Thinking positive thoughts for Covid mitigation by then.


----------



## geist1223 (Aug 15, 2020)

We have been to Ireland (Dalke and Portmagee [on the western point of the Ring of Kerry] and Scotland (Inverness and Fife). We did not find them similar at all. They were all wonderful but also different. In Portmagee we were staying in a self-catering cottage just outside of town. We went into Town for Dinner the first night. The Owner came over to say Hi to the Yanks staying with Kathleen.


----------



## nerodog (Aug 16, 2020)

I think it sounds like a great trip and to me  the scenery is  diverse enough for you to not feel its repetitive.  Beautiful  drives along  the west coast  of Ireland with lots of cute villages.  The highlands also have pretty towns and gorgeous  landscapes.  Lots of sheep !!! You will enjoy.


----------



## elaine (Aug 19, 2020)

thanks! We might trade Iceland for Ireland. Looks like a car is needed for Ireland and that's a no go for us. We're OK for driving in Iceland.


----------



## Krteczech (Aug 19, 2020)

They drive on same side on Iceland, but places are quite a long drive to.


----------



## geist1223 (Aug 20, 2020)

It is an adventure to drive in Ireland, Scotland, Wales, etc. These are 2 way roads in Wales with cars driving at about 60 to 70 KPH. In both directions.


----------



## TravelTime (Aug 20, 2020)

We had one of our most incredible trips a few years ago when we visited England, Scotland and Ireland. We started in London and visited spots in the city as well as out of town such as Cambridge, Windsor and Bath. Then we moved on to Edinburgh and attended the festival. We visited many castles and cathedrals in Scotland and I fell in love with the mystery of Scotland. After that, we boarded a Windstar cruise and sailed around Scotland. We were lucky in that the weather was incredible. We ended in Dublin and enjoyed many fun festivities. I only wish we would have had time to explore Ireland but this was already a 3 week trip.


----------



## Pompey Family (Aug 20, 2020)

Very few people actually drive that fast along roads like that. With blind corners you're usually driving at 15 to 20 mph and there are plenty of pull in areas as shown in the picture with the man with his back to the camera. You pull in there to allow another vehicle to pass you. Just don't forget to raise your hand in thanks as you pass (usually just raising your four fingers on your right hand with it still on the steering wheel is sufficient.)


----------



## Papa2015 (Aug 20, 2020)

elaine said:


> so, considering 2-3 weeks next summer:  DIY London, Scottish highlands by rail and then adding on Ireland (maybe Dingle and Galway area). Will Ireland be too repetitive of Scottish highlands? If so, where to go for 5 days-within 2 hour flight from Edinburgh.
> Thinking positive thoughts for Covid mitigation by then.
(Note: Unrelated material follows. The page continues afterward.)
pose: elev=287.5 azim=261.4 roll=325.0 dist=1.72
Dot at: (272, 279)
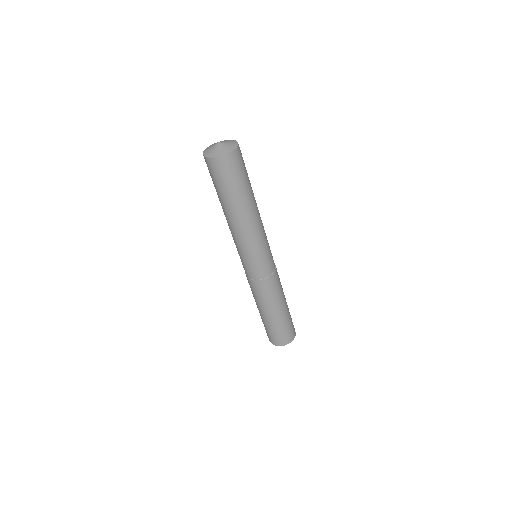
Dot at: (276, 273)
We took a British Isles cruise in September of 2018.  While Scotland is beautiful, in my opinion Ireland is a must see.. We cruised the East coast of Ireland, visited Dublin, Cobh, (museum in Cobh is great- lots of Titanic history) and Belfast.  We returned to Ireland after the cruise (flew into Shannon Airport from London) and  toured the Western part.on our own. It is breathtaking.. Galway is a city like any other, and I would miss Limerick - but do yourself a favor and travel to "The Great Atlantic Way" which will bring you to County Sligo and the little towns there, where you will experience the "real" Ireland, beautiful coastline, blue waters, green fields, less tourism and wonderful, fun little pubs that will introduce you to the warm, friendly townspeople.. I have so much to share, but don't miss Ireland.


----------



## elaine (Aug 20, 2020)

great thoughts. keep um coming!


----------



## Cornell (Aug 20, 2020)

@elaine I, too, will be traveling to Europe if possible late spring / early summer 2021  we can.  My dreams are a bit different than yours and they include MALTA. 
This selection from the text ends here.